Avec le 8.8 Daysailer, c'est un bateau noble pour la navigation de plaisance qui arrive sur le marché, et avec le Scholtz 34, une grande sœur du 32. Et pour les budgets serrés, le chantier naval proposera à l'avenir une alternative de pont pour le très populaire Sudar, avec moins d'espace habitable et plus de cockpit. Daysailer light, car avec un objectif de 72.000 euros, la nouvelle création 8.8. est délibérément un produit haut de gamme.
Bien qu'il soit lui aussi basé sur la coque du Sudar, il a été doté d'une poupe plus longue d'environ 80 centimètres, d'un cockpit plus grand avec une superstructure plus petite et d'un gréement nettement plus haut. Dans l'ensemble, il s'agit d'une modification réussie, tant sur le plan visuel que sur celui de la navigation. En cas de calme plat, un moteur électrique, inclus dans le prix, aide à rentrer au port.

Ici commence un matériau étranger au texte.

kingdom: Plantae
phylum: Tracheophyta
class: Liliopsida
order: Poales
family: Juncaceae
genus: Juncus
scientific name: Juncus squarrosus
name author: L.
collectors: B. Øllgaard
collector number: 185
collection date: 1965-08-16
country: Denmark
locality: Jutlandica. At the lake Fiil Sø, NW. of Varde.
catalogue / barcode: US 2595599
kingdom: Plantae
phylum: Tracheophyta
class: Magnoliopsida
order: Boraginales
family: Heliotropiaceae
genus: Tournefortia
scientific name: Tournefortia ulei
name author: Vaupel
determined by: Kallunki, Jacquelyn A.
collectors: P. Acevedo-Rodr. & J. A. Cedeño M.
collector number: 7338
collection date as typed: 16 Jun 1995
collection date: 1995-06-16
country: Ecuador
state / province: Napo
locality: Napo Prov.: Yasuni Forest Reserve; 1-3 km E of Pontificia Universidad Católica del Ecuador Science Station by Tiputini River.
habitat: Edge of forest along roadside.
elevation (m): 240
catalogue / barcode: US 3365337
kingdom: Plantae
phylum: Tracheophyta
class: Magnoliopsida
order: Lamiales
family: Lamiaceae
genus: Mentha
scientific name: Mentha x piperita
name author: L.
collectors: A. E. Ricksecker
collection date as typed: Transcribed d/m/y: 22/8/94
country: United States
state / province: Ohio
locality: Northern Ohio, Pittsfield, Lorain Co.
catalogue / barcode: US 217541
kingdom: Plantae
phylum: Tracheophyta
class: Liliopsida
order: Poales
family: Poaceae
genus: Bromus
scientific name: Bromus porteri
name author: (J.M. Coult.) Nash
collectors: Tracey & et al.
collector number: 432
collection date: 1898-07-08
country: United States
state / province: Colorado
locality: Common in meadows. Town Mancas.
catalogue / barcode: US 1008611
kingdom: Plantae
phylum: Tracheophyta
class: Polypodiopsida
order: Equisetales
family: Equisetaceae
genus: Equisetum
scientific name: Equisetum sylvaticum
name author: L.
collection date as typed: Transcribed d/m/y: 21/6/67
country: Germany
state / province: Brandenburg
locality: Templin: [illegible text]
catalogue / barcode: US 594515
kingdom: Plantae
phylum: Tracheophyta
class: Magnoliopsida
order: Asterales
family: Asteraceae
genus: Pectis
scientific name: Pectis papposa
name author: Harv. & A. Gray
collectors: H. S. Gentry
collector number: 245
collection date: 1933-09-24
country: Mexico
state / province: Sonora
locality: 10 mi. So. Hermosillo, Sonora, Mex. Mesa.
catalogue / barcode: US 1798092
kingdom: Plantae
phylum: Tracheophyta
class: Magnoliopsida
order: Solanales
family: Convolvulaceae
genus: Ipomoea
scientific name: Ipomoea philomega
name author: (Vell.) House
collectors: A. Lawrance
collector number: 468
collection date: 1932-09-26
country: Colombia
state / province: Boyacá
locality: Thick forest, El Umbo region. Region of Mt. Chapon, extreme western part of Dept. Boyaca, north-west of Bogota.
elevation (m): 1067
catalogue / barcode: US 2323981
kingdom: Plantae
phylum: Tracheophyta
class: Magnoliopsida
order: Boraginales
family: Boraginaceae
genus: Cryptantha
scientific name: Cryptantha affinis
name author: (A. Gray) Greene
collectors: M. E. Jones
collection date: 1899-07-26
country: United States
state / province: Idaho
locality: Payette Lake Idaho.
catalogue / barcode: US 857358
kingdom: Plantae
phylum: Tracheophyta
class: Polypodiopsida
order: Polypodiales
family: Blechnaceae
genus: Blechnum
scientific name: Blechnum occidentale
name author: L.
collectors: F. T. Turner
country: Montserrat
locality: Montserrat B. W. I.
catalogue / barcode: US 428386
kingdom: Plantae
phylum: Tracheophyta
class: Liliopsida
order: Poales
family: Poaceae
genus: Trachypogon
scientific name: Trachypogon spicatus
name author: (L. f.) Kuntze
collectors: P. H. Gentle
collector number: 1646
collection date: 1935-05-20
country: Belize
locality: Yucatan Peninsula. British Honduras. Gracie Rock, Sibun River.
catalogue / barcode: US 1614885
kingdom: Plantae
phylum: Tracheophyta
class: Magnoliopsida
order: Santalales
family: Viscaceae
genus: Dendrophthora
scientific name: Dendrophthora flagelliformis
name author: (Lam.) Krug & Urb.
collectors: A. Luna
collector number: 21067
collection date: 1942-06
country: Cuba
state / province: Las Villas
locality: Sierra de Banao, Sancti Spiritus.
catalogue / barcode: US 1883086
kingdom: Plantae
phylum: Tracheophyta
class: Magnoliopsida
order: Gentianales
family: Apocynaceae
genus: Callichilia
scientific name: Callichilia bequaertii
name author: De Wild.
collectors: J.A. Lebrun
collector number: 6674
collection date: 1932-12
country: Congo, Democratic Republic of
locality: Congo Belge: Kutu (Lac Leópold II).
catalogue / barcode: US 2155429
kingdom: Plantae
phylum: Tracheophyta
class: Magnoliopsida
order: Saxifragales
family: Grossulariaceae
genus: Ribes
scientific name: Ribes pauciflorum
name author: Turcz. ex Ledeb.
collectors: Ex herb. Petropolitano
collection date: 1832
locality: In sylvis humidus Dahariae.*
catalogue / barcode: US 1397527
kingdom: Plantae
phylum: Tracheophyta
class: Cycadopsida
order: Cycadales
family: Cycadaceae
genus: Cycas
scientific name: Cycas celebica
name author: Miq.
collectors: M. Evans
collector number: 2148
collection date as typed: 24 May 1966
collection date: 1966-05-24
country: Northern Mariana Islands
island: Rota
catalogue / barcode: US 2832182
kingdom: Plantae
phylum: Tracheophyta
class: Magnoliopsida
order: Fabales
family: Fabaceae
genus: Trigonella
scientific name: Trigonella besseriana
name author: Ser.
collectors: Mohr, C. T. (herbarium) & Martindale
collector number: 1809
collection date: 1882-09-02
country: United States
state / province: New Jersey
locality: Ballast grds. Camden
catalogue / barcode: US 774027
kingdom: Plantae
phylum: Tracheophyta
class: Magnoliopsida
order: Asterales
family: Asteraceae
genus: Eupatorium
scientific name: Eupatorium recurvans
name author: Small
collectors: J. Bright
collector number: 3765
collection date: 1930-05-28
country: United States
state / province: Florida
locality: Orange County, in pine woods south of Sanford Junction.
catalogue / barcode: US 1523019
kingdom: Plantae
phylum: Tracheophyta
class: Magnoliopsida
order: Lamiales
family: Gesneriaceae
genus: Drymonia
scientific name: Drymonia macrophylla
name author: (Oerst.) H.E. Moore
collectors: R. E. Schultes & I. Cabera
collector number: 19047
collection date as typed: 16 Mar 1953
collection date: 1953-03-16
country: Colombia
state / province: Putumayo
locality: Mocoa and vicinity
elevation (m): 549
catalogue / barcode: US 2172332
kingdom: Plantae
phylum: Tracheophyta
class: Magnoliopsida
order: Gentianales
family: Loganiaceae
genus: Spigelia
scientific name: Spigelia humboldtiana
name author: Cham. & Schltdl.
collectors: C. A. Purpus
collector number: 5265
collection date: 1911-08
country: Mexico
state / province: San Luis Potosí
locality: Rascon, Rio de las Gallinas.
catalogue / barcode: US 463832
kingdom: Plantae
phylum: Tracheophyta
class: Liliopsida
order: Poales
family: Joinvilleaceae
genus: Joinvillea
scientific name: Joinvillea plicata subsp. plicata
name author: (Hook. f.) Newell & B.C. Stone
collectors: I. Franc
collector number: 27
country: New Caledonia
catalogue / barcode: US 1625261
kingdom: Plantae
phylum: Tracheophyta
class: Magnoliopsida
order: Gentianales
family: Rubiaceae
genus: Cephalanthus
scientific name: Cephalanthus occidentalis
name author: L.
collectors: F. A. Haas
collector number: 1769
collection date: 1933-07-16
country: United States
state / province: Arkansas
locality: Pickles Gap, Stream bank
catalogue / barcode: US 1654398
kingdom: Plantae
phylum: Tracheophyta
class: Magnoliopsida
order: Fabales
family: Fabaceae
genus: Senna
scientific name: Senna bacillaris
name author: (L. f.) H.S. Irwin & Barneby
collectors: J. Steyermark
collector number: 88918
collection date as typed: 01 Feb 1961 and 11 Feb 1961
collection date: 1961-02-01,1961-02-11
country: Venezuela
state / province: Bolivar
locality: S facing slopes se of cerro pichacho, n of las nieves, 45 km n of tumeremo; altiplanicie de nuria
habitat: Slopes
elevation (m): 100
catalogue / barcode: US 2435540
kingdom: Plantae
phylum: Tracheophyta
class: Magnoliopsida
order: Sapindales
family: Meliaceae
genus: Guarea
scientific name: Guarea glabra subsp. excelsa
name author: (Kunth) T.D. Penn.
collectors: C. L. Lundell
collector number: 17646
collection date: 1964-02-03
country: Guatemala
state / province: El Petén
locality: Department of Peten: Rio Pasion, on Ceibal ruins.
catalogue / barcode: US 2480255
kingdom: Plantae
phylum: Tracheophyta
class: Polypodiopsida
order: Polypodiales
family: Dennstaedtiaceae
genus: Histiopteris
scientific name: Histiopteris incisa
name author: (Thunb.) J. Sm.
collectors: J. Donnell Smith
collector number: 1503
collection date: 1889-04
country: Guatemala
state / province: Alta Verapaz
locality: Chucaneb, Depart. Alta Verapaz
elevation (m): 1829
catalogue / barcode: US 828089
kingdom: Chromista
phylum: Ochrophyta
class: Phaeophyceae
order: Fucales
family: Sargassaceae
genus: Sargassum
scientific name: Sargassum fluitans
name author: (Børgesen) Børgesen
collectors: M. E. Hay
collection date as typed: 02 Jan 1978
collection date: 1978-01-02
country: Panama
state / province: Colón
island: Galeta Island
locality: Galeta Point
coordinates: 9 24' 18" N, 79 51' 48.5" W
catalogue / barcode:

Le grand 34 doit lui aussi être équipé d'un moteur électrique supplémentaire, mais le chantier naval n'a pas réussi à le transformer en hélice d'étrave pivotante, faute de fournisseurs. C'est donc un diesel Volvo classique de 20 ch qui ronronne ici, mais sous gennaker, le bateau atteint déjà facilement sa vitesse de coque par vent faible. Ce n'est pas surprenant, car les bateaux sont construits et naviguent dans l'une des régions les plus ventées d'Europe.
Le YACHT a déjà pu tester les deux nouveautés, les personnes intéressées pourront également voir le Daysailer lors du prochain salon Interboot.